━━ Task data ━━
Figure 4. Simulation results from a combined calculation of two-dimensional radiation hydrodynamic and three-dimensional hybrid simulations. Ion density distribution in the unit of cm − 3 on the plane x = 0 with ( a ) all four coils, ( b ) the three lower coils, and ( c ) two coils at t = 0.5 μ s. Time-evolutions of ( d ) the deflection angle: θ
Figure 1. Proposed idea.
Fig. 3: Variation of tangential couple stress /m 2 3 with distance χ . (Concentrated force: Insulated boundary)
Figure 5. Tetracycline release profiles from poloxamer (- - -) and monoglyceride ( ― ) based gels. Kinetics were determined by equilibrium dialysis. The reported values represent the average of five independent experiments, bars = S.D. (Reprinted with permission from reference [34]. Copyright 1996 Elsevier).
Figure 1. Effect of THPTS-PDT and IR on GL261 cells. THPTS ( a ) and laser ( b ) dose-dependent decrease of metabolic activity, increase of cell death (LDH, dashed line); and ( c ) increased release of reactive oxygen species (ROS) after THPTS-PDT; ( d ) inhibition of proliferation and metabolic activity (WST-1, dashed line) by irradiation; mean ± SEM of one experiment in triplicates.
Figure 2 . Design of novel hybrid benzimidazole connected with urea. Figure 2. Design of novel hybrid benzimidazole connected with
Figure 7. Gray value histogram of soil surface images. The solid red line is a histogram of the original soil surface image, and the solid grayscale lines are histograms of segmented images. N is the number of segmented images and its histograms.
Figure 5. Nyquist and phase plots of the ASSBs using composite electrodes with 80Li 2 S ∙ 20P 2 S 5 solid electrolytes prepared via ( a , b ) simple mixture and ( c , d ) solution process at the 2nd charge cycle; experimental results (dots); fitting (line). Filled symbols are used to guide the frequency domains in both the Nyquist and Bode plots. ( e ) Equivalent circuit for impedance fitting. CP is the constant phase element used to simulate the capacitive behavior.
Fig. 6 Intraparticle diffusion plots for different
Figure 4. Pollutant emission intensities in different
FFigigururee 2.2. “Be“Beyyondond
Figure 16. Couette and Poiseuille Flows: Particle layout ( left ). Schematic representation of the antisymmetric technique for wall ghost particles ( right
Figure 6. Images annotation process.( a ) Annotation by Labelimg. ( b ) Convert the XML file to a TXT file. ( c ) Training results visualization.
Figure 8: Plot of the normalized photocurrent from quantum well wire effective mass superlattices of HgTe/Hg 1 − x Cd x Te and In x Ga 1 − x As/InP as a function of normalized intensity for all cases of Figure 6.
━━━
Assignment:
Copy out the entries exactly. Begin at the first line and end with the line that has "Fig. 3: Variation".

Worked solution:
Figure 4. Simulation results from a combined calculation of two-dimensional radiation hydrodynamic and three-dimensional hybrid simulations. Ion density distribution in the unit of cm − 3 on the plane x = 0 with ( a ) all four coils, ( b ) the three lower coils, and ( c ) two coils at t = 0.5 μ s. Time-evolutions of ( d ) the deflection angle: θ
Figure 1. Proposed idea.
Fig. 3: Variation of tangential couple stress /m 2 3 with distance χ . (Concentrated force: Insulated boundary)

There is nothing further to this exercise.